Cette tendresse et cette férocité sont les revers de la même médaille : cet attachement viscéral que nous venons d’évoquer. Stendhal a écrit «Ce que j’aime dans les voyages, c’est l’étonnement du retour». Lorsqu’on part, on fait sans doute dans sa tête une photographie du lieu, tel qu’on l’appréhende. Les Algériens, pour beaucoup forcés à l’exil dans les années 70, ont quitté cette «photographie». Et elle était peut-être déjà un paradis perdu et fantasmé à ce moment-là. Ainsi leur exil devient-il une double peine de ne plus se reconnaître, ni ici, ni là-bas.
Le parcours d’Amar et de Brahim est assez emblématique. Toute leur vie, ils ont zigzagué entre la France et l’Algérie, comme un mouvement de balancier continu, et comme un don d’ubiquité particulier. D’où leur «spleen», fait de rires et de larmes. C’est comme s’ils avaient mené une double vie.
L’exil dans votre roman n’est pas uniquement physique ou géographique, ce n’est pas uniquement une question de lieu mais d’être aussi… De tentative de retour à quelque chose de définitivement disparu. On rappelle que toute l’histoire de votre roman démarre d’un lieu d’exil, Toulouse, même s’il ne l’est pas vraiment pour la narratrice qui semble s’y sentir bien…
La narratrice est ce que l’on appelle une Française «d’origine» (quel terme peu poétique, n’est-ce pas ?). Peut-être a-t-elle dépassé certaines postures qu’on aurait voulu lui imposer : choisir un camp unique, annihiler une partie de sa mémoire, «s’intégrer»… Les générations précédentes se sont battues et n’avaient peut-être pas toujours le choix. Comment mieux leur rendre hommage que d’être singuliers, riches d’une identité aux multiples facettes ? Aujourd’hui, à Toulouse ou ailleurs, l’identité ne peut pas être homogène ou imposée. Et c’est l’une des voies pour saisir cet exil d’être, un exil ontologique, donné à la naissance. Si Kateb Yacine a affirmé que le français était un butin de guerre, on pourrait aussi dire que notre patrimoine psychogénétique est une richesse.

Restons sur le roman et sur ce passage, sans doute emblématique, du discours férocement tendre que porte sur le pays la narratrice, dépositaire et chargée, rappelons-le des souvenirs de sa famille : «L’Algérie, dit-elle, c’est la cour des miracles ou peut-être l’atelier de Picasso.» C’est beau, mais cruel d’hésitation entre le foutoir et le lieu de création, non ?
Il suffit de lire quelques minutes les réseaux sociaux pour toucher du doigt cette situation paradoxale de l’Algérie. De Fellag à Mustapha Benfodil, en passant par un journal satirique comme El Manchar, pour ne citer que ceux-là, nous avons de bons reflets de la situation, ce mélange entre humour, lucidité, conscience, bouillonnement, système D… qui fait que les choses partent dans tous les sens, mais qu’elles adviennent quand même – «normal», dit-on en Algérie. De nombreux écrivains ou journalistes ont dénoncé les révolutions «avortées»… Picasso atomisait les codes artistiques de son époque, puis faisait la synthèse entre ces prédécesseurs et ses idées géniales ou monstrueuses. L’Algérie est composée d’une histoire plurielle et d’une géographie plurielle : D’jha se demanderait sans doute comment ne pas créer quelque chose à partir d’un matériau si riche.
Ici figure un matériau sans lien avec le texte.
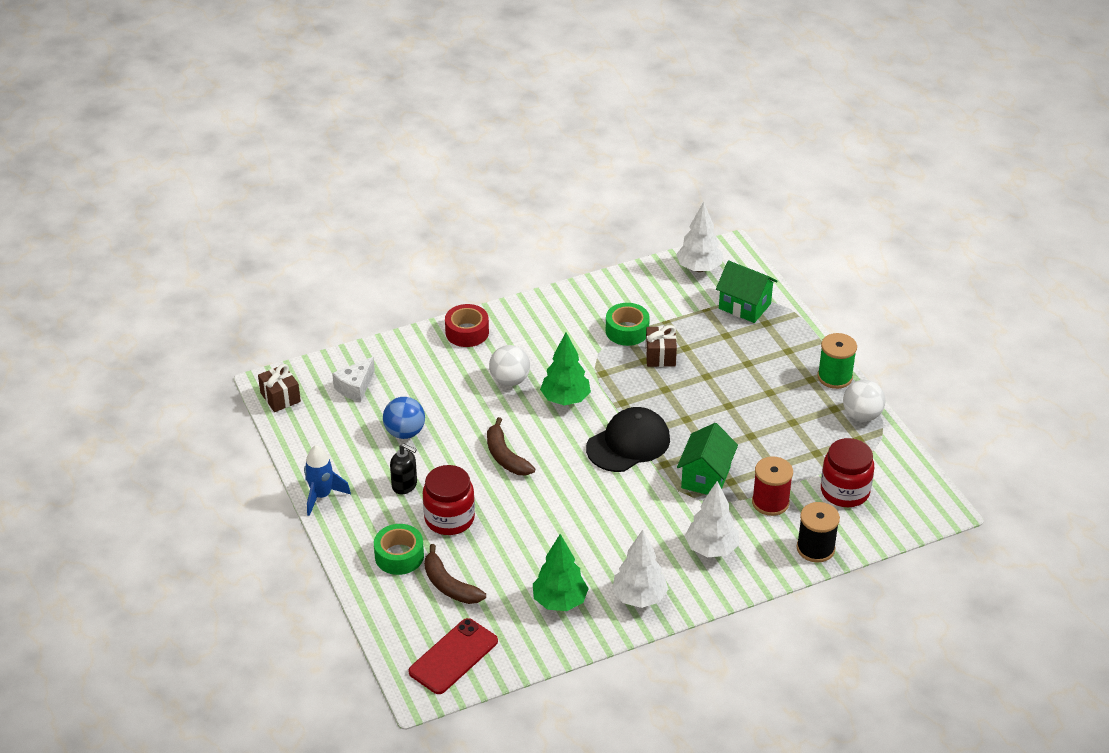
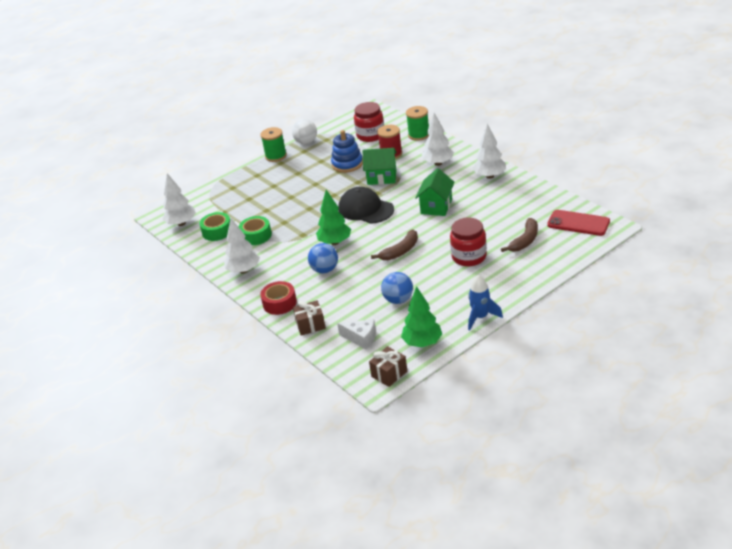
camera: 100 degrees left, 5 degrees down
(399, 556) = (514, 267): green tape -> green tape (217, 231)
(404, 485) = (449, 284): black soap dispenser -> none
(509, 380) = (325, 270): white ball -> blue ball
(554, 311) = (244, 270): none -> white tree
(559, 602) = (510, 200): green tree -> green tree (422, 343)
(660, 356) = (277, 217): brown gift -> brown gift (310, 325)
(744, 306) = (217, 198): green house -> green house (436, 206)
(766, 448) = (347, 164): none -> blue stacking toy
(815, 548) = (419, 135): black spool -> green spool

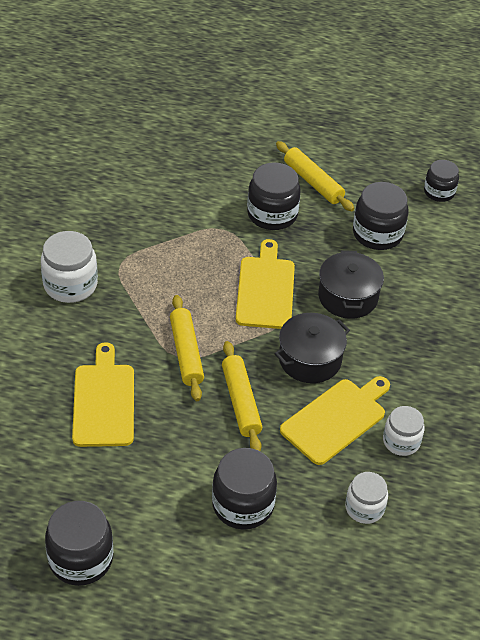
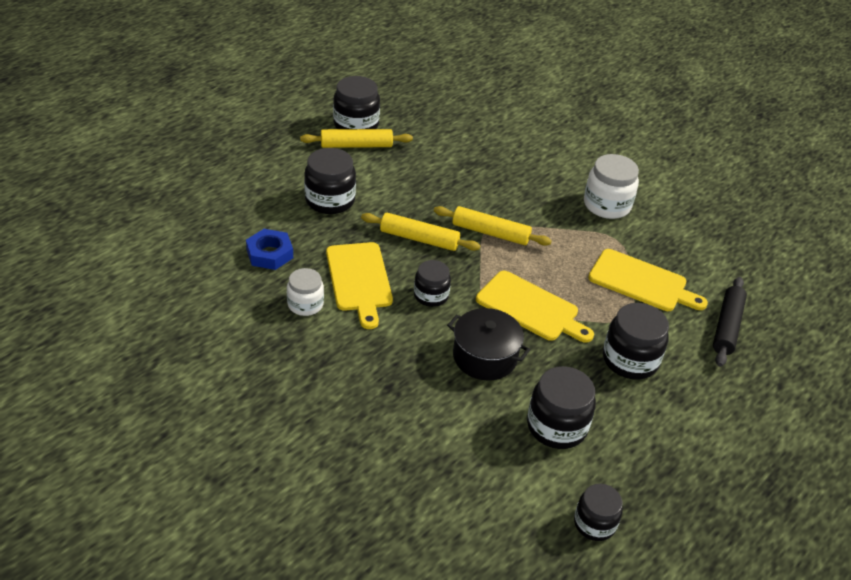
camera: 120 degrees right, 5 degrees down
(104, 401) = (474, 178): yellow cutting board -> yellow cutting board (641, 282)
(183, 171) = (726, 327): none -> black rolling pin
(310, 359) = (431, 295): black pot -> black jar
(313, 182) = (665, 416): yellow rolling pin -> yellow rolling pin (356, 145)
(364, 508) = (269, 254): white jar -> blue nut

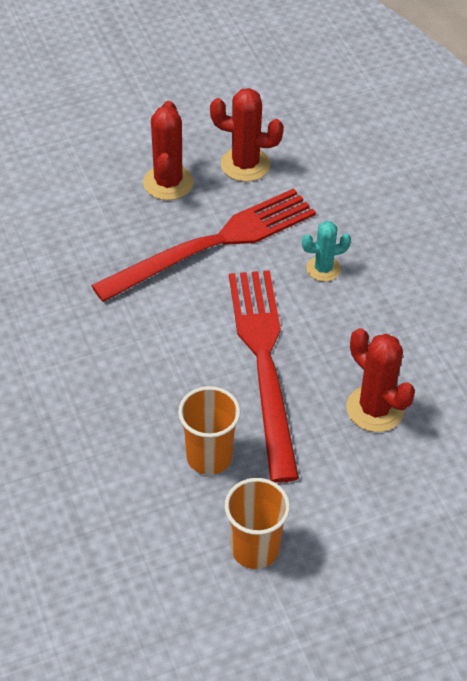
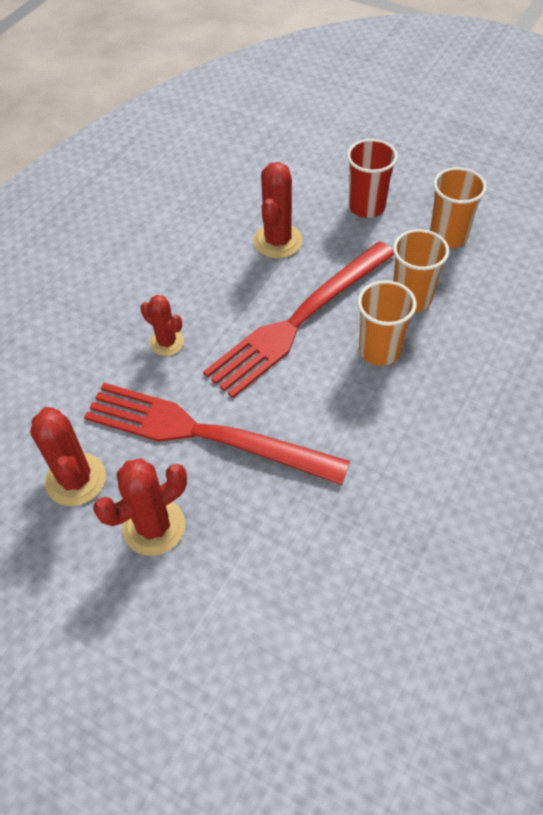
camera: 125 degrees left, 5 degrees up
(179, 393) = (379, 350): none -> orange cup
(323, 269) = (167, 342): turquoise cactus -> red cactus
(358, 512) = (367, 207): none -> red cup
Yema Yousra, khalti Kaouthar qu’on appelle Manie Twila, Houria, la grand-mère de la narratrice (la mère de la narratrice, c’est «Elle»)… Les femmes dans votre roman sont merveilleuses d’authenticité et de ténacité, «arrachant de la vie à la vie». Elles ont de «la gueule» et sont des «gueules», nous dit la narratrice. On imagine qu’elles ont réellement existé, n’est-ce pas ?
Demandez à n’importe quel Algérien s’il n’a pas tout ça dans son entourage ! Plusieurs lecteurs m’ont dit que chacune d’entre elles aurait mérité un roman à part entière. J’aime cette idée de femmes fortes en gueule et qui font les choses (pas juste «gueuler»). J’aimerais qu’on s’en souvienne un peu plus. Je suis parfois sidérée par la distorsion entre la liberté de nos «ancêtres» et une certaine vision actuelle. Ces femmes étaient dans la vie, dans la survie, dans le combat. Elles ne se posaient pas de questions inutiles ou antidatées. Leur corps et leur esprit étaient libres. Elles n’ont rien menacé, elles ont construit des jours et de l’avenir.

Ces femmes naviguent entre deux lieux opposés et qui finissent par presque se ressembler : Aïn Taya, solaire mais déclinante au fur et à mesure du récit, et Leveilley, toujours sombre, mais vivante de son bon peuple…
Les deux lieux sont très différents. Ils disent partiellement la complexité et la richesse de l’Algérie. Ils disent aussi les points de convergence. Les femmes sont une passerelle entre les deux, elles créent une vie commune. Plus généralement, Aïn-Taya fait figure d’une campagne pragmatique et Leveilley, d’un certain engagement idéologique. Ce sont des lignes de force qui s’affrontent et collaborent aussi.

On suppose que vous êtes sur un prochain roman. Allons-nous retrouver ces femmes (rires) ou serait-ce de nouveaux personnages pour une autre histoire ?
La question du second roman est cruciale. Faut-il faire une «suite» ? Il est vrai qu’on pourrait imaginer des vies à ces «fortes» têtes. J’aimerais aussi imaginer la vie de celle qui s’appelle «Elle» dans ce premier roman, elle est présente, mais discrètement. Or, elle aurait sans doute des choses à nous raconter. Au-delà de l’Algérie, j’ai plusieurs idées en tête, plutôt contemporaines. Il me faut désormais les inscrire dans un tissu narratif et de nouveaux personnages.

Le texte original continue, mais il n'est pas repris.